Le panel VMQ sera présenté lors du colloque de la Society for American Music.

https://www.american-music.org/page/MI2023GeneralInfo

« La Vie Musicale au Québec: Towards an Inclusive History of Musical Life in Quebec, 1919-1952 » 

This panel presents preliminary findings from an ongoing inter-university research project that has as its goal the writing of an inclusive history of musical life in Quebec in the first half of the 20th century. Our team has collected data on over 600 musical events that took place in Montreal during eight 24-hour periods between 1919-1952. Presenter 1 will give an overview of the project methodology and offer a conceptual framing for “musical life.” Presenters 2, 3 and 4 will present findings from three 24-hour periods from the 1920s.

« Rethinking Musical Life: From Concept to Methodology », Virginie Laliberté-Bouchard, University of Toronto :

This paper introduces the Vie Musicale au Québec project, gives an overview of the project methodology, and offers a theoretical framing for “musical life.” Our critical research methodology is anchored in an understanding of “musical life” as necessarily indissociable from the power systems it participates in and is articulated through, and implies a systematic and critical review of all accessible music-related events occurring within narrowly-defined time intervals. This approach has allowed us to move beyond the usual historiographical frameworks for the study of music in Quebec to offer a more inclusive and relevant account of musical life in the province. 

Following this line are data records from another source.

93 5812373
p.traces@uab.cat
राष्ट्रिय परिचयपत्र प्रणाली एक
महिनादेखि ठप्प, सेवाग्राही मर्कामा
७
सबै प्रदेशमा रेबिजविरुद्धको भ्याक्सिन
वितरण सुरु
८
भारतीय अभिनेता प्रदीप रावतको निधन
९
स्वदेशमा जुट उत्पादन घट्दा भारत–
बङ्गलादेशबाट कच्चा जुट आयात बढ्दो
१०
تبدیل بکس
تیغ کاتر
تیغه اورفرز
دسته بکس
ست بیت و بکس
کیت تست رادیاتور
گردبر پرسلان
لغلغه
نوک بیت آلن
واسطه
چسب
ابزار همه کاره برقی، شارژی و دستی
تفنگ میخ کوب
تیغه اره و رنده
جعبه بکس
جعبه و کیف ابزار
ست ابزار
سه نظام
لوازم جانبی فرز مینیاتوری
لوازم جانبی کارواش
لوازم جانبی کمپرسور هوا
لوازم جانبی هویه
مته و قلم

« December 6, 1921 : 24 hours of gendered musical life on a day to act on one’s rights », Vanessa Blais-Tremblay, Université du Québec à Montréal :

This paper takes Tuesday, December 6, 1921—the day the polls opened for the first federal election post-suffrage in Canada—as a case study on gendered musical life in Quebec. I present a virtual map detailing women’s participation in more than one hundred Montreal-based music-related “events” that can be attributed to this 24-hour period. After briefly comparing my 1921 findings to two other key dates in the history of women’s rights in Canada, I reflect on the limits of such an “extractivist” approach to the archive in the context of VMQ’s larger quest for inclusive historiography. 

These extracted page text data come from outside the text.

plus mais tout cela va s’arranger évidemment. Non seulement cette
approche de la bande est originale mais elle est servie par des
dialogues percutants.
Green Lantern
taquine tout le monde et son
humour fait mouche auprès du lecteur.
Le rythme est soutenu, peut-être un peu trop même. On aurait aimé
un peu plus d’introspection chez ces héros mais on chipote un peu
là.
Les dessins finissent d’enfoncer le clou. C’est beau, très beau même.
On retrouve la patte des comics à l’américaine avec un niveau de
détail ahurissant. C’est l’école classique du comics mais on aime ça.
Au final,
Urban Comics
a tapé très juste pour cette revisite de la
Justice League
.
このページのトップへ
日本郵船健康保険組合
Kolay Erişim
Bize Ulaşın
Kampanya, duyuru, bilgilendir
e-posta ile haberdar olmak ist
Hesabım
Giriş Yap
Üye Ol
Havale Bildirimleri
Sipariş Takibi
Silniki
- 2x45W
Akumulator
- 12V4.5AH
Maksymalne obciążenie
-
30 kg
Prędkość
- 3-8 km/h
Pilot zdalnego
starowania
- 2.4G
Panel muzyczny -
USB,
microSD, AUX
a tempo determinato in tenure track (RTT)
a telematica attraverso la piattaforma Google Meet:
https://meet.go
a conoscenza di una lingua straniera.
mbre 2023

« July 31, 1924: Illuminating encounters between musical and social worlds », Sandria P. Bouliane, Université Laval :

On July 31, 1924, a striking mix of artists came together at the Compo studios in Montréal. Among the musical talents on hand were Anglo-Canadians, French-Canadians, including a woman singer, and an orchestra of African-American musicians. Was this gathering typical for its time or an exception? This presentation surveys 75 musical events that we have documented for this 24-hour period and interrogates the role of music in enabling encounters between people and practices from different linguistic, ethnic, economic, and stylistic contexts. 

« July 1, 1928, or A Parade of Songs: Celebrating Quebec on Dominion Day », Laura Risk, University of Toronto Scarborough :

Saint-Jean-Baptiste is the national day of Quebec. In the 1920s, it was an occasion to reinforce a conservative vision of francophone Canada as an embattled nation struggling to retain its religion, language, and tradition while trapped in an unwanted union with anglophone Canada. In 1928, however, the Saint-Jean-Baptiste parade, featuring tableaux vivants of French-Canadian songs, was delayed by rain to Dominion Day: the national day of Canada. This paper uses this unexpected convergence to interrogate the use of traditional song as a metonym for French-Canadian national identity and then locates the parade within the musical effervescence of late-1920s Montreal.